*Data items:*
━━━━━━

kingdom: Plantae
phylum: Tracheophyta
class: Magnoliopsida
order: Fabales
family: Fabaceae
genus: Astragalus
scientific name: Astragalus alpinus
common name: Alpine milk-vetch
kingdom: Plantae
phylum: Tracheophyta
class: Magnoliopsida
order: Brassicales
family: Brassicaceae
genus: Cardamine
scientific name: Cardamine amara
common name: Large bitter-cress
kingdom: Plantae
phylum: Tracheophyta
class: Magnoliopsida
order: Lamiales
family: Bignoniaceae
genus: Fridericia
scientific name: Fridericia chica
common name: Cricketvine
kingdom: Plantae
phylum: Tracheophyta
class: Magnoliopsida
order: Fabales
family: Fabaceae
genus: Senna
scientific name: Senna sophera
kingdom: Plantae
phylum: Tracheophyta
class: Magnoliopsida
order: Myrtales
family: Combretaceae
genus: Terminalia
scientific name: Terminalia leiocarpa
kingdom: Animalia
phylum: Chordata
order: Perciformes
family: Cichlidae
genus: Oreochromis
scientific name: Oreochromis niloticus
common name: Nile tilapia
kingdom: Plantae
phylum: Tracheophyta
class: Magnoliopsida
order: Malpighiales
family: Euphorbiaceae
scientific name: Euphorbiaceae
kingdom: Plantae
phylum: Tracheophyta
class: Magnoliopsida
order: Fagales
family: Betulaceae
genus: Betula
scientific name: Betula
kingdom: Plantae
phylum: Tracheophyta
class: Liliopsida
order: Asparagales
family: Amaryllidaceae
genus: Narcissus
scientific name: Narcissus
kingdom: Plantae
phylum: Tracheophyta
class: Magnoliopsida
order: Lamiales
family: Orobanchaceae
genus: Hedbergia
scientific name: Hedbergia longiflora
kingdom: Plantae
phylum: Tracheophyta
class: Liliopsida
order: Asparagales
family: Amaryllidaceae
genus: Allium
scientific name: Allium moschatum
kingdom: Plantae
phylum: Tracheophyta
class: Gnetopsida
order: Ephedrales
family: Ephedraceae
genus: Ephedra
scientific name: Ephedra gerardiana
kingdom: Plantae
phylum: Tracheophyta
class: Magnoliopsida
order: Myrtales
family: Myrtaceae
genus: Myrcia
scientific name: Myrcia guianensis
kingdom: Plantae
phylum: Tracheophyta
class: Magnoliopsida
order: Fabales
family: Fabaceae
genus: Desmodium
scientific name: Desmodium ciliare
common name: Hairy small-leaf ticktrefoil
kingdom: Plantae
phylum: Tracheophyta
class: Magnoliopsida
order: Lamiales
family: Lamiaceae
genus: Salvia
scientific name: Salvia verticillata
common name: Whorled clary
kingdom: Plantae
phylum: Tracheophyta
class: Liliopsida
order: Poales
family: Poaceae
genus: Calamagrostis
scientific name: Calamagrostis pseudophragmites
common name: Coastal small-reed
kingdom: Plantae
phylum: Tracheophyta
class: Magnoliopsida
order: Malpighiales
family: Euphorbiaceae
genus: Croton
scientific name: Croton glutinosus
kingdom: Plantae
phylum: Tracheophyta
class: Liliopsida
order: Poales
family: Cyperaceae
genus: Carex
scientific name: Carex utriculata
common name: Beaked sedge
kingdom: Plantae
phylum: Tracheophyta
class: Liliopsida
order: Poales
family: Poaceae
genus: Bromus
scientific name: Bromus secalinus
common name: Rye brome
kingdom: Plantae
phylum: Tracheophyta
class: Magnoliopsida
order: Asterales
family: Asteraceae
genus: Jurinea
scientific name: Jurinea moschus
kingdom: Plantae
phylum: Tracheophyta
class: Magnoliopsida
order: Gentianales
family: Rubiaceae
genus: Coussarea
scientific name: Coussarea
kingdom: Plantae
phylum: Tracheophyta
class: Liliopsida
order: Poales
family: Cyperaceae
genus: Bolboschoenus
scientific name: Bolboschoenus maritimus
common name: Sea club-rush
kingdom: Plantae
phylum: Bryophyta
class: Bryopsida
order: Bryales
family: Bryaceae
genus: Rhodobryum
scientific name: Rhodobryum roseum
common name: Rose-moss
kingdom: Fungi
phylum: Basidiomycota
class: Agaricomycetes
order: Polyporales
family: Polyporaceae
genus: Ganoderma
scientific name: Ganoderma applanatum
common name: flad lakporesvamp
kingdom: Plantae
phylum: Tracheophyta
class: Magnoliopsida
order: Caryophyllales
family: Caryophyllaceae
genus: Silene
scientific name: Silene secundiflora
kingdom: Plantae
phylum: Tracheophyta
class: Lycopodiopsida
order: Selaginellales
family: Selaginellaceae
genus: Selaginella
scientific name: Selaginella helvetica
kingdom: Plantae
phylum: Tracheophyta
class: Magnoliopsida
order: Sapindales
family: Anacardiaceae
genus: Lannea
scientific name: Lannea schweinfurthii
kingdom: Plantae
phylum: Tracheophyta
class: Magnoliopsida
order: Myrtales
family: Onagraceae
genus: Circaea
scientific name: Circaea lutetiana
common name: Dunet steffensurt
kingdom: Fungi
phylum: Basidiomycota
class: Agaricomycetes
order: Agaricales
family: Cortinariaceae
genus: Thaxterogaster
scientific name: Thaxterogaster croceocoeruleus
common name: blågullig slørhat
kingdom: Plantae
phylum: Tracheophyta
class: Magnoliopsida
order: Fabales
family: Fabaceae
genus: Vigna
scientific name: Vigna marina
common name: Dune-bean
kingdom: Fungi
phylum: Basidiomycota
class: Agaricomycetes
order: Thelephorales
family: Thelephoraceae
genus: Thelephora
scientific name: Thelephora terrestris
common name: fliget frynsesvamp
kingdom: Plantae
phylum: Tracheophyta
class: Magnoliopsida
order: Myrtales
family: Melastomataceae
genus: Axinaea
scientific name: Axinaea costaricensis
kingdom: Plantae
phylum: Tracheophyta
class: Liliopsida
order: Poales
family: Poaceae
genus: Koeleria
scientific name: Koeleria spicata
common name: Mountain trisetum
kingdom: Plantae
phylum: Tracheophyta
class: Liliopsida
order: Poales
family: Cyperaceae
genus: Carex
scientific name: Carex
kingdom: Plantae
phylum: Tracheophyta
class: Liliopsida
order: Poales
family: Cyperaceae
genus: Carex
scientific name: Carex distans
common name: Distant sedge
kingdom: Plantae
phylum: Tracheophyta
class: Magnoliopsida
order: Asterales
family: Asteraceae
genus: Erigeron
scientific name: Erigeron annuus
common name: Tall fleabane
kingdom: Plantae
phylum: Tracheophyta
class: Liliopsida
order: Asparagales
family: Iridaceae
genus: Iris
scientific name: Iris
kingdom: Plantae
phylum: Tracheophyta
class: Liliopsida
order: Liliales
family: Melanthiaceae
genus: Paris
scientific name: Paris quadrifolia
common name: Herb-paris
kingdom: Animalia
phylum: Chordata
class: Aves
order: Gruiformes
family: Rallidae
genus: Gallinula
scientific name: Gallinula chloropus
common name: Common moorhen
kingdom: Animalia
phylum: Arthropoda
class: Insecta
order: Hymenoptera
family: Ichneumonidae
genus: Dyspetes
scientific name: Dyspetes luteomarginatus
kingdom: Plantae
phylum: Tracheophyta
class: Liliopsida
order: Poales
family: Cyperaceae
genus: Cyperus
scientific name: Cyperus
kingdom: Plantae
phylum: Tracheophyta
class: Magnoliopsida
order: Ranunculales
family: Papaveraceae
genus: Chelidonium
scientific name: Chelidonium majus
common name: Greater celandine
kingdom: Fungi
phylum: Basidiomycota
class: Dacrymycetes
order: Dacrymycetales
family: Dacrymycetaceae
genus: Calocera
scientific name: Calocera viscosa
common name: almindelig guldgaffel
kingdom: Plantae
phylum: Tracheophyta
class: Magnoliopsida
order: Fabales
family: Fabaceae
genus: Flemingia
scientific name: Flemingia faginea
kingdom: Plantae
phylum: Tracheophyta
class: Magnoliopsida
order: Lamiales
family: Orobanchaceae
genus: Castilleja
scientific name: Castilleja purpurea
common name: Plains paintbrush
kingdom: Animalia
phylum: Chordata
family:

━━━━━━

*DIRECTION:*
Copy out, word for word, the stretch from the first of the lines above through the line containing "genus: Fridericia", including both ends.

*RESULT OF THIS EXERCISE:*
kingdom: Plantae
phylum: Tracheophyta
class: Magnoliopsida
order: Fabales
family: Fabaceae
genus: Astragalus
scientific name: Astragalus alpinus
common name: Alpine milk-vetch
kingdom: Plantae
phylum: Tracheophyta
class: Magnoliopsida
order: Brassicales
family: Brassicaceae
genus: Cardamine
scientific name: Cardamine amara
common name: Large bitter-cress
kingdom: Plantae
phylum: Tracheophyta
class: Magnoliopsida
order: Lamiales
family: Bignoniaceae
genus: Fridericia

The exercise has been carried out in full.